There has been a 69-per cent increase in the number of medical colleges in the country, from 387 before 2014 to 654 as of now, the government informed Parliament on Tuesday. Further, there has been a 94-per cent rise in the number of MBBS seats, from 51,348 to 99,763, and a 107-per cent increase in the number of postgraduate (PG) seats, from 31,185 before 2014 to 64,559 as of now, Minister of State for Health Bharati Pravin Pawar said in a written reply to a question in the Rajya Sabha.
In order to increase the number of doctors in the country, the government has hiked the number of medical colleges and consequently, that of MBBS seats, she said. The steps taken by the government to increase the number of medical seats in the country include a centrally-sponsored scheme for the establishment of new medical colleges by upgrading the district and referral hospitals, Pawar said, adding that 94 of the 157 new medical colleges approved are already functional.
A centrally-sponsored scheme for strengthening or upgrading the existing medical colleges run by the state or the central government has been implemented to increase the numbers of MBBS and PG seats, the minister said.
Under "upgradation of government medical colleges by construction of super specialty blocks" of the Pradhan Mantri Swasthya Suraksha Yojana (PMSSY), a total of 75 projects have been approved, of which 60 are complete, she added. Under the central sector scheme for setting up new All India Institutes of Medical Sciences (AIIMS), 22 such facilities have been approved and undergraduate courses have started in 19 of those, Pawar said.
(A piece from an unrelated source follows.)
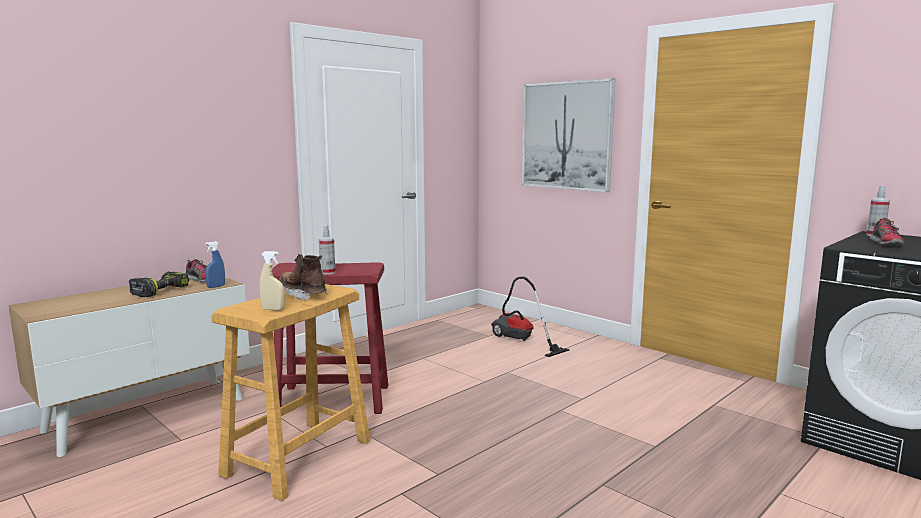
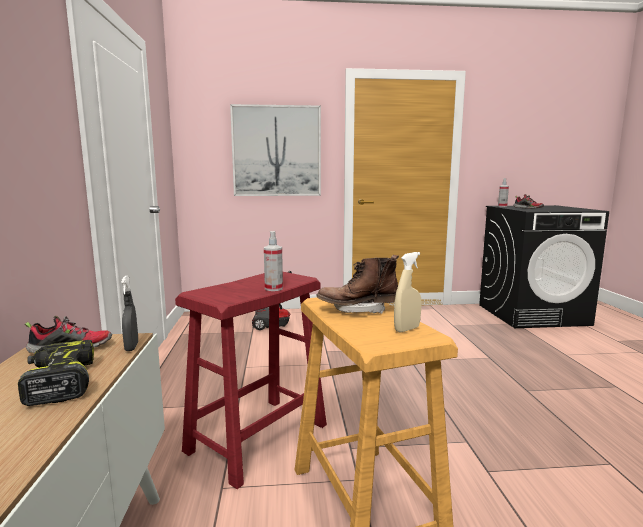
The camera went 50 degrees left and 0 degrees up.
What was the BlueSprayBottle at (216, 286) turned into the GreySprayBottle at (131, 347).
She said relaxations in the norms for setting up medical colleges in terms of the requirement for faculty, staff, bed strength and other infrastructure have also been allowed. Among the other measures, the DNB qualification has been recognised for appointment as faculty to take care of the shortage of faculty and the age limit for appointment or extension or re-employment against posts of teachers, deans, principals and directors in medical colleges has been increased to 70 years, Pawar said.
Responding to a question on whether the government plans to implement a proposal of the National Medical Council against "mixopathy", wherein a medical practitioner can only prescribe medicines in the system of medicine he is trained in, the minister said, "To decide doctors of which system of medicine will be deployed at various levels of public health facilities is a prerogative of the state governments."